Abby Reads: For Darkness Shows the Stars by Diana Peterfreund

For Darkness Shows the Stars by Diana Peterfreund
Balzer + Bray, 2013, 448 pages
YA Science Fiction

Based on Jane Austen’s PersuasionFor Darkness Shows the Stars begins with eighteen-year-old Elliot struggling to maintain the land and estate of her family while nursing an old heartbreak. In the company of her sister, Tatiana, and controlling father, Baron North, Elliot manages the servants on her family’s land. These servants, a combination of the Reduced and Children of the Reduced (also DSC_0008known as Post-Reductionist or Post), are treated well by Elliot, though others in her Luddite society believe the Reduced and the Posts are serving for their ancestor’s wrongdoings in pursuing genetic and biological enhancement. Fearing for her ailing grandfather’s health, Elliot knows she has to do something to save the family’s estate. When childhood friend and former Post, Kai, returns with a makeshift family to rent Elliot’s grandfather’s land, Elliot seizes the opportunity. But the politics between the Luddites, the Reduced, and the Posts continued to be strained — none more so than those between Kai and Elliot. In a novel that questions the rejection of scientific advancement and the cost of moving forward, author Diana Peterfruend tells an engaging narrative with an exceptional handle on language and memorable characters.

Peterfreund employs a near-perfect language in her nontraditional post-apocalyptic dystopian novel. With vocabulary and sentence structured which loosely mirrors Austen’s original text, the novel not only reminds the reader of its source material but easily reflects the lives of the Luddites who star in the story. Peterfrend throws in the occasional exclamation with a more modern sound to it, which serves to emphasize the futuristic setting which might otherwise be forgotten. Peterfreund consistently chooses just the right word to portray captivating moments. In one instance of heightened emotion, Peterfreund describes Elliot’s flesh as “burning” where many authors would instead choose “warmed.” Choices such as this one really make this science fiction particularly human and approachable.

Meanwhile, For Darkness Shows the Stars benefits from a cast of well-defined and lovable characters. Elliot, as the main character, is not only easy to love, but is complex. As her reasoning plays out paragraph by paragraph, sympathizing with her becomes that much easier. Whether or not you agree with her actions — which you sometimes may not (one of the greatest achievements of this novel) — Elliot’s thought process is undeniably fascinating and humanizing.
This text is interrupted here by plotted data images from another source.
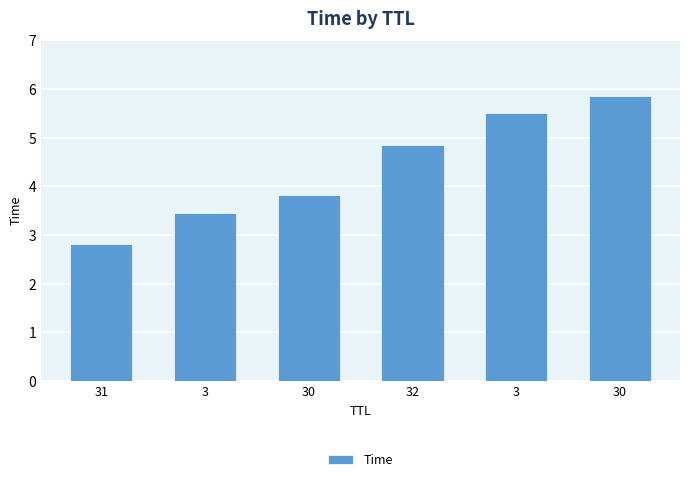

What is the label of the 6th bar from the right?

31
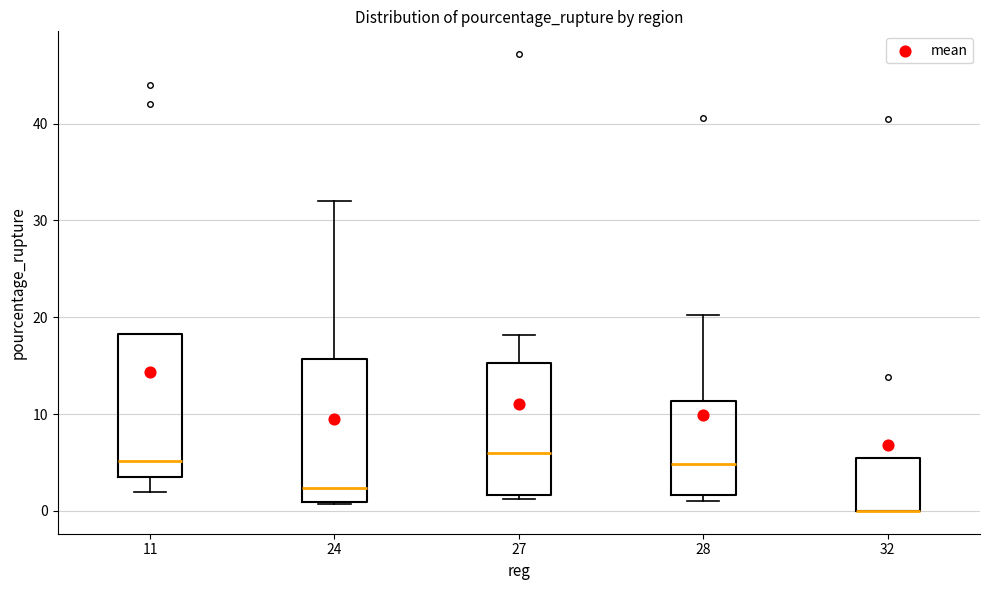

Reading left to right, read every box against the y-axis: the position of its median line, the range the box covers, and the ends of its whiskers. The values are not printed on the chart, so give them approximately, as read against the axis.

11: median 5, box 3 to 18, whiskers 2 to 18
24: median 2, box 1 to 16, whiskers 1 to 32
27: median 6, box 2 to 15, whiskers 1 to 18
28: median 5, box 2 to 11, whiskers 1 to 20
32: median 0 (drawn on the box's lower edge), box 0 to 5, whiskers 0 to 5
Nearly all of the other characters — Andromeda, Felicia, Tatiana, Baron North, Dee, Ro, there are far too many to name — accomplish similar effects. Kai is the only exception, who could have benefited from further development. (I understand this may be rectified in a companion story — more here.)
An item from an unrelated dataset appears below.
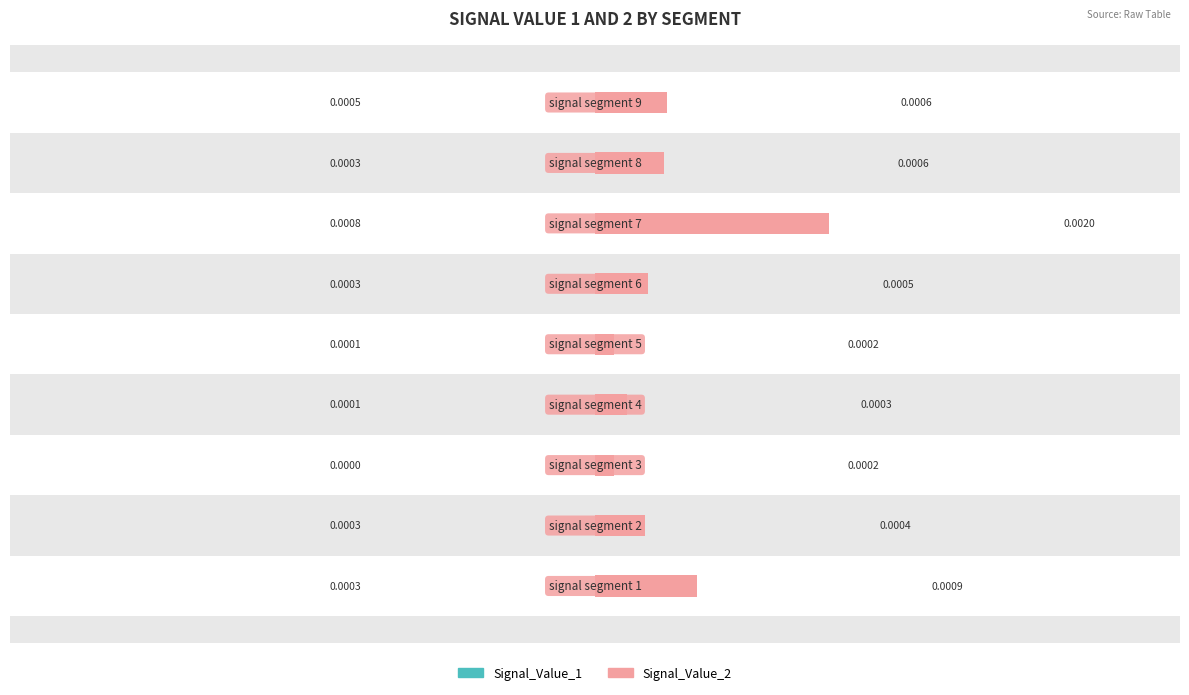

How many bars are there in each group?

2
Peterfreund also does well on world building, giving the reader enough information to enjoy the story and appreciate the content of Elliot’s problems without overloading on detail. For readers looking for more on the background of the society, Peterfreund has written a prequel as well as another novel which takes place in the same universe and is a retelling of The Scarlet Pimpernel.  Readers who shy from science fiction due to the sometimes-overwhelming world building need not avoid this novel, which is based more in the matters of the heart than of the machine.